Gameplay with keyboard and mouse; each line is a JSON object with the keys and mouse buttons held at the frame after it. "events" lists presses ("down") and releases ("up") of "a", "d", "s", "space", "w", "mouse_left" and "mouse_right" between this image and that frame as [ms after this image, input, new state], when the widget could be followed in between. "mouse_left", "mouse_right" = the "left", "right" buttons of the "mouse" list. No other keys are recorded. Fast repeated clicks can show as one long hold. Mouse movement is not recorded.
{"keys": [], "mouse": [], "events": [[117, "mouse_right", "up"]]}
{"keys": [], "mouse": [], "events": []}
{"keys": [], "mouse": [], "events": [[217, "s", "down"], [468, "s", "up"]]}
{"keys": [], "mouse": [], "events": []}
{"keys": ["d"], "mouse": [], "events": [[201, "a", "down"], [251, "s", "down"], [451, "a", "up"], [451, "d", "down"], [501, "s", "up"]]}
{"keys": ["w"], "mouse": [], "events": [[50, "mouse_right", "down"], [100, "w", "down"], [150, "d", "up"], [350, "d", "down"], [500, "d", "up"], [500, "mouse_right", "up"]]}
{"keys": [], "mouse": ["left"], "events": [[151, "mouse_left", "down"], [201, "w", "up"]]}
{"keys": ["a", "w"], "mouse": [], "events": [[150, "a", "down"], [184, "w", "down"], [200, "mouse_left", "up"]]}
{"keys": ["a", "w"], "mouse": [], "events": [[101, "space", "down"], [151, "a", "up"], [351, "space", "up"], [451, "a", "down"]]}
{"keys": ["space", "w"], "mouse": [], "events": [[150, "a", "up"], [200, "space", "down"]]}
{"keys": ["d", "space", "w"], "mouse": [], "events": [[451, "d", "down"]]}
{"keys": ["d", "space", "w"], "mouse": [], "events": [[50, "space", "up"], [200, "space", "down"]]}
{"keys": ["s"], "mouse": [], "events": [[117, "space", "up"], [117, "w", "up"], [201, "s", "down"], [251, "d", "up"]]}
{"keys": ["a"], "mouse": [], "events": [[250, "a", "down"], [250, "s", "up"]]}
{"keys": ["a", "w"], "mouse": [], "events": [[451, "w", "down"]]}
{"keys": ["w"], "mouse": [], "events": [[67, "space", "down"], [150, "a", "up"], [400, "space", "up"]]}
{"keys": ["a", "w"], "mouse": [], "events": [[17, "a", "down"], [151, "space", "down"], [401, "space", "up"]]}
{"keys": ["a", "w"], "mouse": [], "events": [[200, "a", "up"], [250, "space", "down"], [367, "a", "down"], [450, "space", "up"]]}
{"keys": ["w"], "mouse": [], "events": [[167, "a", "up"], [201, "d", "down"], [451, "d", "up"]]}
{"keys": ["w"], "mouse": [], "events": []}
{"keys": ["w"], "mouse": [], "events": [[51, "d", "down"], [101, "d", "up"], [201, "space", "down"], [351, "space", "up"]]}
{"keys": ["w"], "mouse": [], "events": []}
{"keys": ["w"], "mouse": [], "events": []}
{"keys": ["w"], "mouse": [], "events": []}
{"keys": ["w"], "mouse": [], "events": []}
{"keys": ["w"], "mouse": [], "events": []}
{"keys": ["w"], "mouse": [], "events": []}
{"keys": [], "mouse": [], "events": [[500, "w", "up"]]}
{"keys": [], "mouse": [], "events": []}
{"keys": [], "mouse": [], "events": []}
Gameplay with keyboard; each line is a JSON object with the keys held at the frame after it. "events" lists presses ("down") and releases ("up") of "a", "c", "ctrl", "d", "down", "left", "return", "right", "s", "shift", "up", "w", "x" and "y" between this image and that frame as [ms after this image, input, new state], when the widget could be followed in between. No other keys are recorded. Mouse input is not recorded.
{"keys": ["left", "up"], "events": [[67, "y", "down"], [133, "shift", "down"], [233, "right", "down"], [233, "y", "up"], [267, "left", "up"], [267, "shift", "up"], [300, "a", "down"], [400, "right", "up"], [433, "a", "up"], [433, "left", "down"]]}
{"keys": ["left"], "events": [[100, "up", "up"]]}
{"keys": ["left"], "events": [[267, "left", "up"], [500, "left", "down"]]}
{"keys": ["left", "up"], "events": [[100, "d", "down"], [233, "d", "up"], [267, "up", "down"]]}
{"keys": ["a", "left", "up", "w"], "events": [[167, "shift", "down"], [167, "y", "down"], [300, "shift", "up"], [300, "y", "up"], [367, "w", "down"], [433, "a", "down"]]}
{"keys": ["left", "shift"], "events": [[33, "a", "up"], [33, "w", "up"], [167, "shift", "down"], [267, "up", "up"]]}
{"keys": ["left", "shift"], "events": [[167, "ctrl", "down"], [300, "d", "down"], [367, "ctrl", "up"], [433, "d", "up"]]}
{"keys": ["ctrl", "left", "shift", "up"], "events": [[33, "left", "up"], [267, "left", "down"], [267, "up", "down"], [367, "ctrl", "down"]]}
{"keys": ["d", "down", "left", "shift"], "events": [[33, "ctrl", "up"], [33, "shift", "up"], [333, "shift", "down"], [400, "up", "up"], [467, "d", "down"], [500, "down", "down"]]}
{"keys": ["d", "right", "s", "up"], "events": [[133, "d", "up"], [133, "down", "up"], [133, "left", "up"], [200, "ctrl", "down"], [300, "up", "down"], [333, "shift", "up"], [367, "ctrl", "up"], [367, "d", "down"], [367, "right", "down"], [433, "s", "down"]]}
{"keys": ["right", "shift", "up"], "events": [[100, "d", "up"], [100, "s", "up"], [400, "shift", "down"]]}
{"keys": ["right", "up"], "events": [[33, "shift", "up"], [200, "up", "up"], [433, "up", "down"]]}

**EXERCISE PROMPT**
The reply should contain all of the entries exactly as shown above.

**RESULT**
Gameplay with keyboard and mouse; each line is a JSON object with the keys and mouse buttons held at the frame after it. "events" lists presses ("down") and releases ("up") of "a", "d", "s", "space", "w", "mouse_left" and "mouse_right" between this image and that frame as [ms after this image, input, new state], when the widget could be followed in between. "mouse_left", "mouse_right" = the "left", "right" buttons of the "mouse" list. No other keys are recorded. Fast repeated clicks can show as one long hold. Mouse movement is not recorded.
{"keys": [], "mouse": [], "events": [[117, "mouse_right", "up"]]}
{"keys": [], "mouse": [], "events": []}
{"keys": [], "mouse": [], "events": [[217, "s", "down"], [468, "s", "up"]]}
{"keys": [], "mouse": [], "events": []}
{"keys": ["d"], "mouse": [], "events": [[201, "a", "down"], [251, "s", "down"], [451, "a", "up"], [451, "d", "down"], [501, "s", "up"]]}
{"keys": ["w"], "mouse": [], "events": [[50, "mouse_right", "down"], [100, "w", "down"], [150, "d", "up"], [350, "d", "down"], [500, "d", "up"], [500, "mouse_right", "up"]]}
{"keys": [], "mouse": ["left"], "events": [[151, "mouse_left", "down"], [201, "w", "up"]]}
{"keys": ["a", "w"], "mouse": [], "events": [[150, "a", "down"], [184, "w", "down"], [200, "mouse_left", "up"]]}
{"keys": ["a", "w"], "mouse": [], "events": [[101, "space", "down"], [151, "a", "up"], [351, "space", "up"], [451, "a", "down"]]}
{"keys": ["space", "w"], "mouse": [], "events": [[150, "a", "up"], [200, "space", "down"]]}
{"keys": ["d", "space", "w"], "mouse": [], "events": [[451, "d", "down"]]}
{"keys": ["d", "space", "w"], "mouse": [], "events": [[50, "space", "up"], [200, "space", "down"]]}
{"keys": ["s"], "mouse": [], "events": [[117, "space", "up"], [117, "w", "up"], [201, "s", "down"], [251, "d", "up"]]}
{"keys": ["a"], "mouse": [], "events": [[250, "a", "down"], [250, "s", "up"]]}
{"keys": ["a", "w"], "mouse": [], "events": [[451, "w", "down"]]}
{"keys": ["w"], "mouse": [], "events": [[67, "space", "down"], [150, "a", "up"], [400, "space", "up"]]}
{"keys": ["a", "w"], "mouse": [], "events": [[17, "a", "down"], [151, "space", "down"], [401, "space", "up"]]}
{"keys": ["a", "w"], "mouse": [], "events": [[200, "a", "up"], [250, "space", "down"], [367, "a", "down"], [450, "space", "up"]]}
{"keys": ["w"], "mouse": [], "events": [[167, "a", "up"], [201, "d", "down"], [451, "d", "up"]]}
{"keys": ["w"], "mouse": [], "events": []}
{"keys": ["w"], "mouse": [], "events": [[51, "d", "down"], [101, "d", "up"], [201, "space", "down"], [351, "space", "up"]]}
{"keys": ["w"], "mouse": [], "events": []}
{"keys": ["w"], "mouse": [], "events": []}
{"keys": ["w"], "mouse": [], "events": []}
{"keys": ["w"], "mouse": [], "events": []}
{"keys": ["w"], "mouse": [], "events": []}
{"keys": ["w"], "mouse": [], "events": []}
{"keys": [], "mouse": [], "events": [[500, "w", "up"]]}
{"keys": [], "mouse": [], "events": []}
{"keys": [], "mouse": [], "events": []}
Gameplay with keyboard; each line is a JSON object with the keys held at the frame after it. "events" lists presses ("down") and releases ("up") of "a", "c", "ctrl", "d", "down", "left", "return", "right", "s", "shift", "up", "w", "x" and "y" between this image and that frame as [ms after this image, input, new state], when the widget could be followed in between. No other keys are recorded. Mouse input is not recorded.
{"keys": ["left", "up"], "events": [[67, "y", "down"], [133, "shift", "down"], [233, "right", "down"], [233, "y", "up"], [267, "left", "up"], [267, "shift", "up"], [300, "a", "down"], [400, "right", "up"], [433, "a", "up"], [433, "left", "down"]]}
{"keys": ["left"], "events": [[100, "up", "up"]]}
{"keys": ["left"], "events": [[267, "left", "up"], [500, "left", "down"]]}
{"keys": ["left", "up"], "events": [[100, "d", "down"], [233, "d", "up"], [267, "up", "down"]]}
{"keys": ["a", "left", "up", "w"], "events": [[167, "shift", "down"], [167, "y", "down"], [300, "shift", "up"], [300, "y", "up"], [367, "w", "down"], [433, "a", "down"]]}
{"keys": ["left", "shift"], "events": [[33, "a", "up"], [33, "w", "up"], [167, "shift", "down"], [267, "up", "up"]]}
{"keys": ["left", "shift"], "events": [[167, "ctrl", "down"], [300, "d", "down"], [367, "ctrl", "up"], [433, "d", "up"]]}
{"keys": ["ctrl", "left", "shift", "up"], "events": [[33, "left", "up"], [267, "left", "down"], [267, "up", "down"], [367, "ctrl", "down"]]}
{"keys": ["d", "down", "left", "shift"], "events": [[33, "ctrl", "up"], [33, "shift", "up"], [333, "shift", "down"], [400, "up", "up"], [467, "d", "down"], [500, "down", "down"]]}
{"keys": ["d", "right", "s", "up"], "events": [[133, "d", "up"], [133, "down", "up"], [133, "left", "up"], [200, "ctrl", "down"], [300, "up", "down"], [333, "shift", "up"], [367, "ctrl", "up"], [367, "d", "down"], [367, "right", "down"], [433, "s", "down"]]}
{"keys": ["right", "shift", "up"], "events": [[100, "d", "up"], [100, "s", "up"], [400, "shift", "down"]]}
{"keys": ["right", "up"], "events": [[33, "shift", "up"], [200, "up", "up"], [433, "up", "down"]]}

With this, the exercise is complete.